[GIVEN DATA — start]

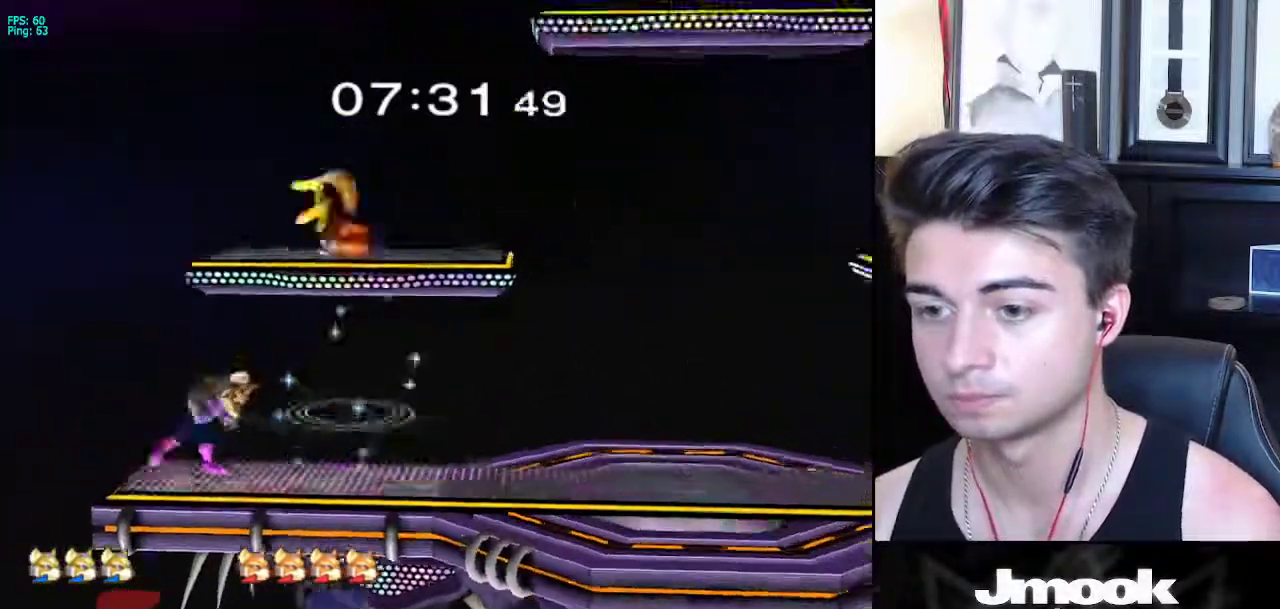
{"buttons": [], "left_stick": "down", "right_stick": "center", "events": [[83, "left_stick", "down"], [400, "A", "down"], [500, "A", "up"]]}
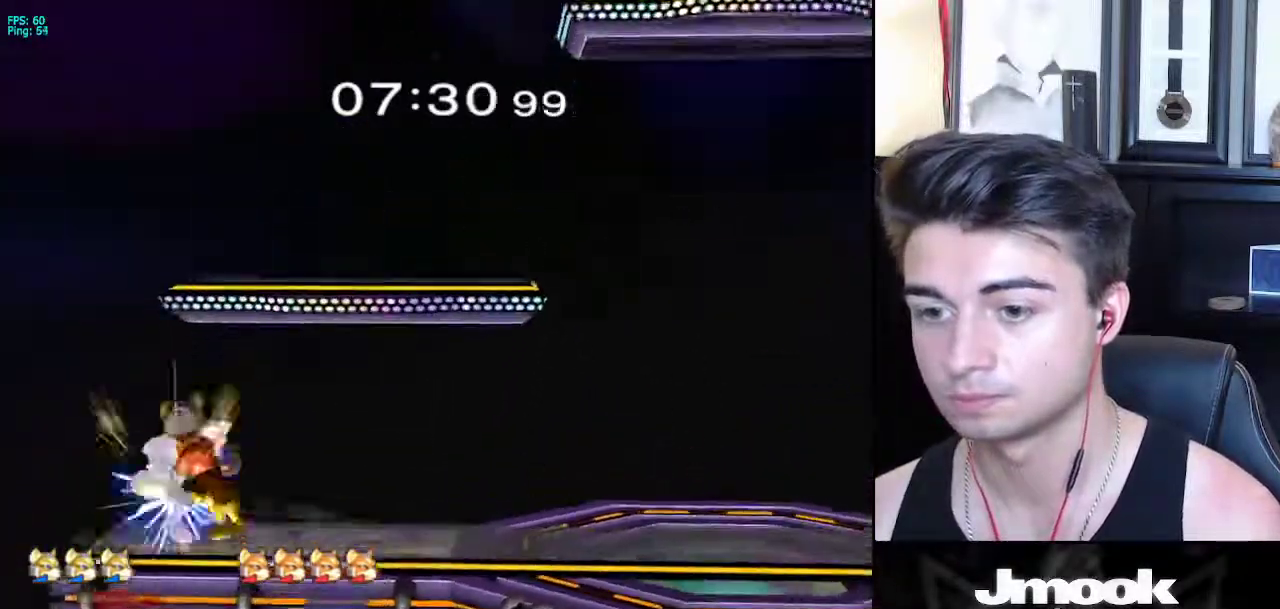
{"buttons": ["L1"], "left_stick": "right", "right_stick": "center", "events": [[17, "left_stick", "right"], [167, "L1", "down"]]}
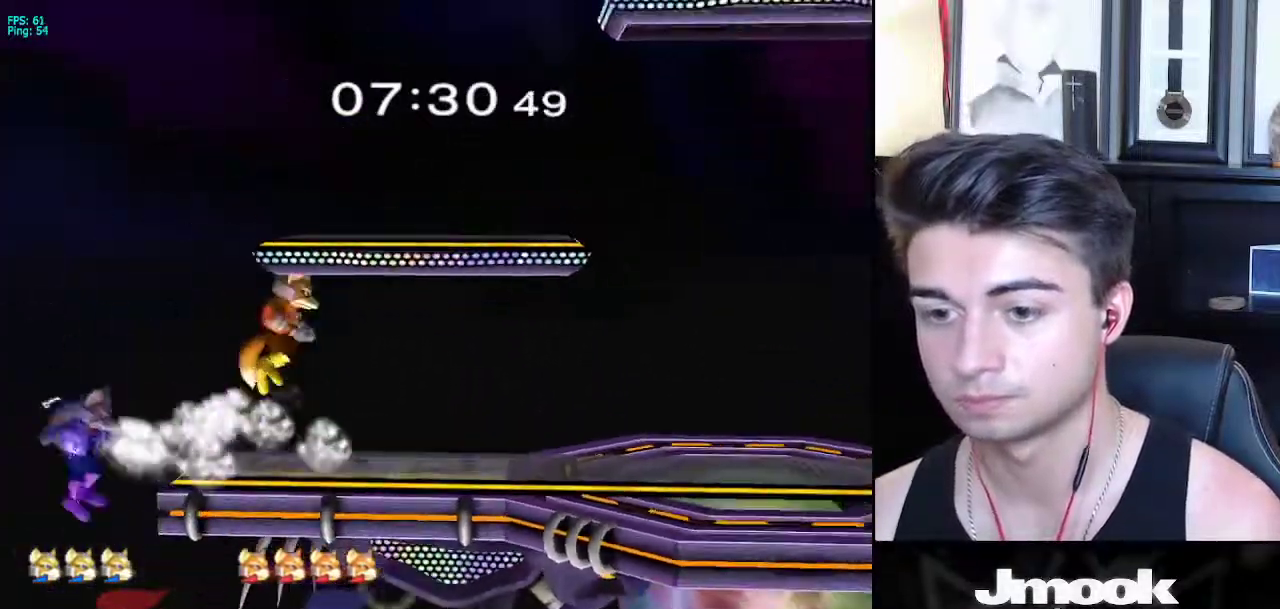
{"buttons": ["B"], "left_stick": "center", "right_stick": "center", "events": [[117, "B", "down"], [133, "L1", "up"], [233, "B", "up"], [367, "left_stick", "center"], [467, "B", "down"]]}
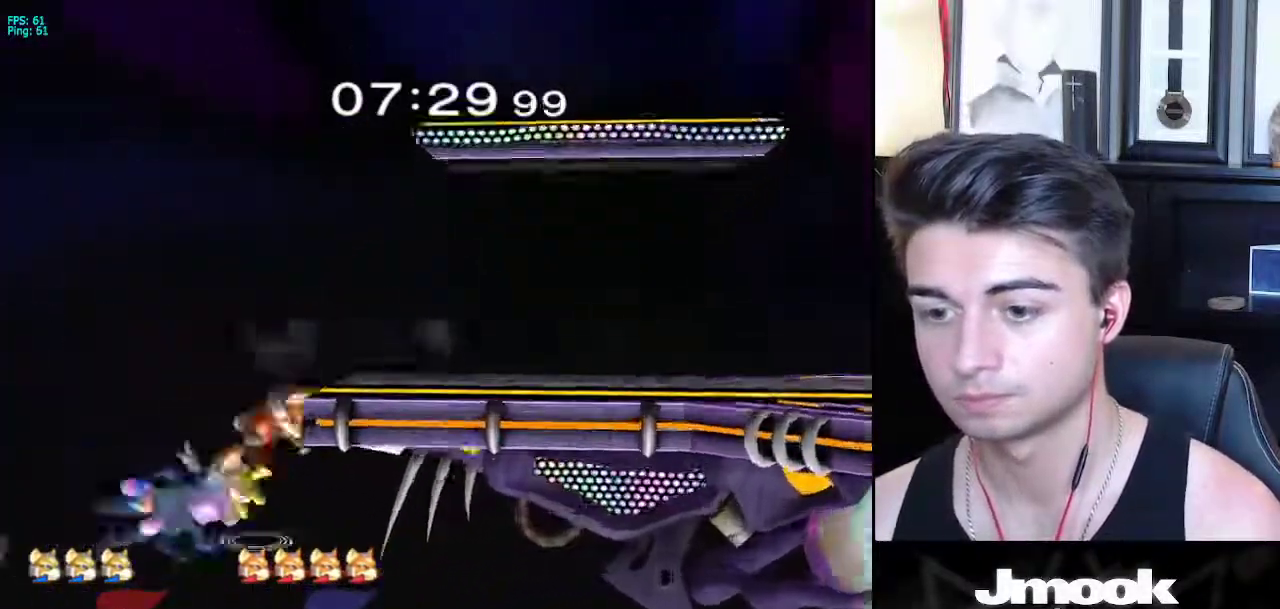
{"buttons": [], "left_stick": "center", "right_stick": "center", "events": [[117, "B", "up"]]}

[GIVEN DATA — finish]

■ **EXERCISE**
Starting with the top line, write out all the data above exactly; keep the pictures out.

■ **ANSWER BELOW**
{"buttons": [], "left_stick": "down", "right_stick": "center", "events": [[83, "left_stick", "down"], [400, "A", "down"], [500, "A", "up"]]}
{"buttons": ["L1"], "left_stick": "right", "right_stick": "center", "events": [[17, "left_stick", "right"], [167, "L1", "down"]]}
{"buttons": ["B"], "left_stick": "center", "right_stick": "center", "events": [[117, "B", "down"], [133, "L1", "up"], [233, "B", "up"], [367, "left_stick", "center"], [467, "B", "down"]]}
{"buttons": [], "left_stick": "center", "right_stick": "center", "events": [[117, "B", "up"]]}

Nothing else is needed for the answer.